Critique : « L’esprit et la lune », de Daniel Bergner

C’est avec une grande habileté que Bergner situe l’histoire de Caroline dans le contexte de l’histoire de la psychiatrie moderne. Il est difficile de rendre justice à l’étendue de l’histoire qu’il raconte, mais la partie la plus choquante est probablement le caractère totalement aléatoire qui a caractérisé une grande partie de la recherche moderne de psychopharmaceutiques, combiné aux effets secondaires totalement dévastateurs qu’ils peuvent avoir. Bergner suit l’historique des traitements comme le lithium, les ISRS et les antipsychotiques. Dans de nombreux cas, les chercheurs ne sont tombés que sur le potentiel des médicaments pour améliorer les symptômes. À propos du lithium, il écrit que les médecins du XIXe siècle l’utilisaient pour traiter les calculs rénaux. Plus tard, il faisait partie des ingrédients de 7-Up. Même si le lithium a été approuvé par la FDA pour un usage psychiatrique en 1970, « personne n’avait plus qu’une vague idée de la façon dont le médicament fonctionnait sur le plan neurologique », note Bergner, et ils n’en ont toujours pas.

Bergner interviewe un groupe de chercheurs qui, malgré les origines accidentelles de nombreux produits pharmaceutiques, s’efforcent aujourd’hui de les transformer en substances qui amélioreront véritablement la vie des gens. Il s’agit d’un ensemble intéressant de personnes interrogées, toutes des scientifiques dévoués, travailleurs et très compétents, qui reconnaissent franchement à quel point l’efficacité de nombreux médicaments est faible, à quel point ils peuvent peser sur les personnes qui les utilisent et à quel point nous savons peu de choses sur la façon dont le cerveau fonctionne réellement.

Les sujets de Bergner, ainsi que les scientifiques et les cliniciens qu’il interviewe, témoignent également du flou de nombreuses frontières diagnostiques et comportementales. Les diagnostics standard regroupent souvent ce que certains scientifiques pensent être des conditions différentes en une seule, tandis que d’autres diagnostics isolent des conditions qui ne sont peut-être pas si différentes du tout.
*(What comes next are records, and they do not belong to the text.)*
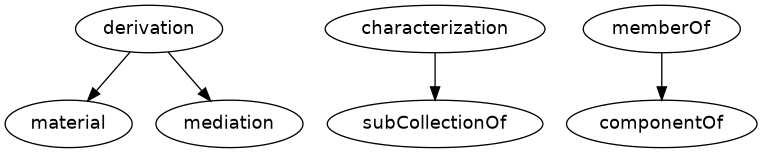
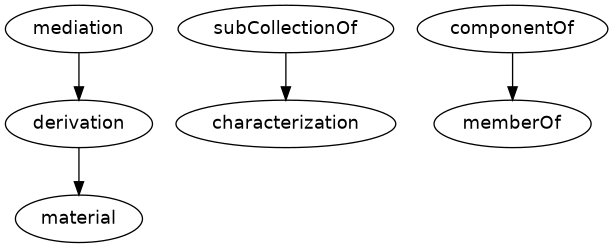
  strict digraph {
    fontname="DejaVu Sans"
    node [fontname="DejaVu Sans"]
    edge [fontname="DejaVu Sans"]
    derivation
    material
    mediation
    characterization
    subCollectionOf
    componentOf
    memberOf
    derivation -> material
-   derivation -> mediation
-   characterization -> subCollectionOf
-   memberOf -> componentOf
+   mediation -> derivation
+   subCollectionOf -> characterization
+   componentOf -> memberOf
  }
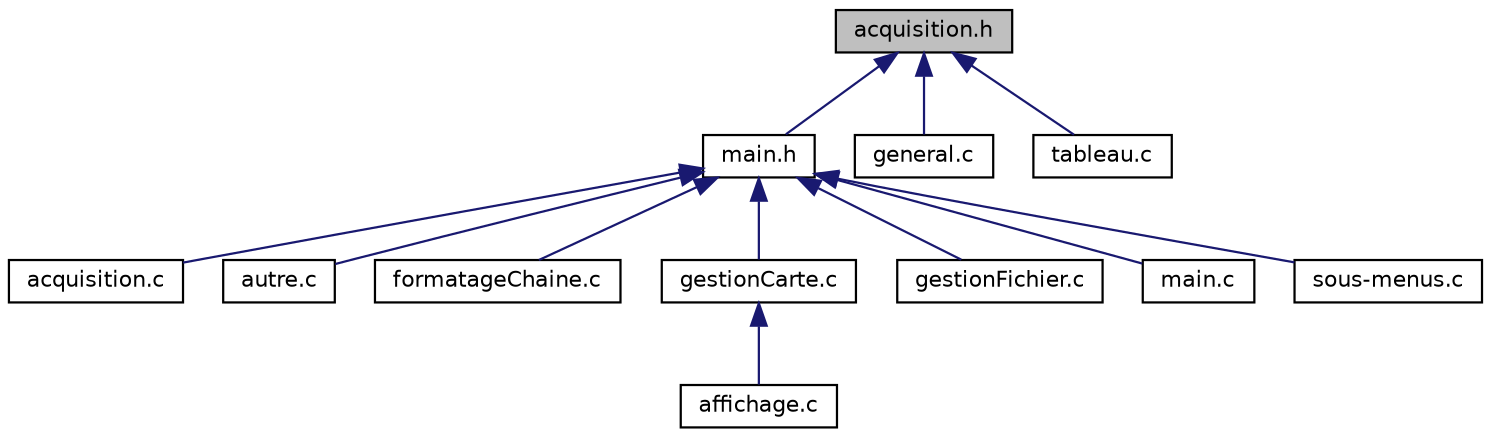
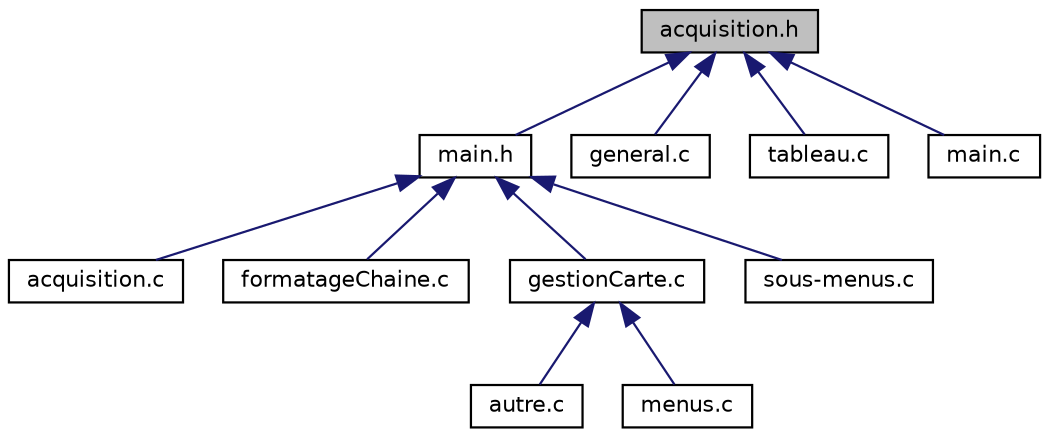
  digraph {
    node [color=black fillcolor=white fontname=Helvetica fontsize=10 shape=record style=filled]
    edge [color=midnightblue dir=back fontname=Helvetica fontsize=10 labelfontname=Helvetica labelfontsize=10 style=solid]
    n1 [fillcolor=grey75 fontcolor=black height=0.2 label="acquisition.h" width=0.4]
    n2 [height=0.2 label="main.h" width=0.4]
    n3 [height=0.2 label="general.c" width=0.4]
    n4 [height=0.2 label="tableau.c" width=0.4]
    n5 [height=0.2 label="acquisition.c" width=0.4]
    n6 [height=0.2 label="autre.c" width=0.4]
    n7 [height=0.2 label="formatageChaine.c" width=0.4]
    n8 [height=0.2 label="gestionCarte.c" width=0.4]
-   n9 [height=0.2 label="gestionFichier.c" width=0.4]
    n10 [height=0.2 label="main.c" width=0.4]
    n11 [height=0.2 label="sous-menus.c" width=0.4]
-   n12 [height=0.2 label="affichage.c" width=0.4]
+   n12 [height=0.2 label="menus.c" width=0.4]
    n1 -> n2
    n1 -> n3
    n1 -> n4
    n2 -> n5
-   n2 -> n6
+   n8 -> n6
    n2 -> n7
    n2 -> n8
-   n2 -> n9
-   n2 -> n10
+   n1 -> n10
    n2 -> n11
    n8 -> n12
  }
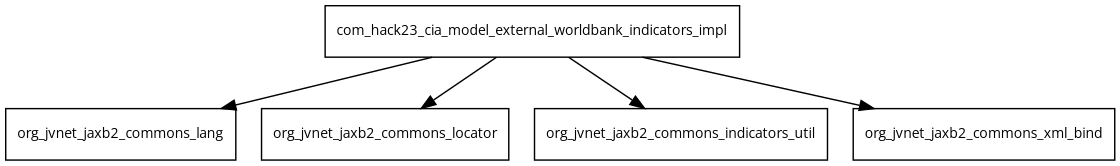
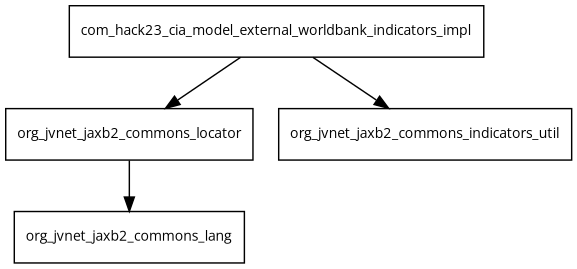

Il est possible que la psychose, par exemple, ne soit pas vraiment un trouble, mais des dizaines d’entre eux.

Alors que l’histoire du développement de médicaments a été étonnamment aléatoire et que notre compréhension de la fonction cérébrale est d’un niveau inquiétant, l’histoire du marketing psycho-pharmaceutique a été intelligente et efficace. Je me souviens encore quand une amie de premier cycle m’a dit avec confiance que sa récente crise de dépression était le résultat d’un déséquilibre chimique dans son cerveau. J’ai été ébloui par l’explication. Cela rendait sa tristesse plus propre, plus facilement résolue, moins disgracieuse.

Il s’avère que nous avions tous les deux adhéré à la «théorie du déséquilibre chimique», qui proposait, dans les années 1960, que la dépression pouvait résulter d’une déficience en neurotransmetteurs. Cela a finalement évolué vers l’idée que trop ou trop peu de substances neurochimiques pouvaient causer différents types de maladies mentales, telles que la psychose. La biologie a pris de l’ascendant dans notre compréhension des troubles psychiatriques, ce qui a conduit à une vision de la santé mentale médicalisée que l’un des scientifiques de Bergner appelle « un château de cartes ». L’idée que les ISRS, par exemple, pourraient approfondir notre compréhension des troubles, a observé le scientifique, revenait à dire: «J’ai des douleurs, je dois donc avoir une carence en aspirine.»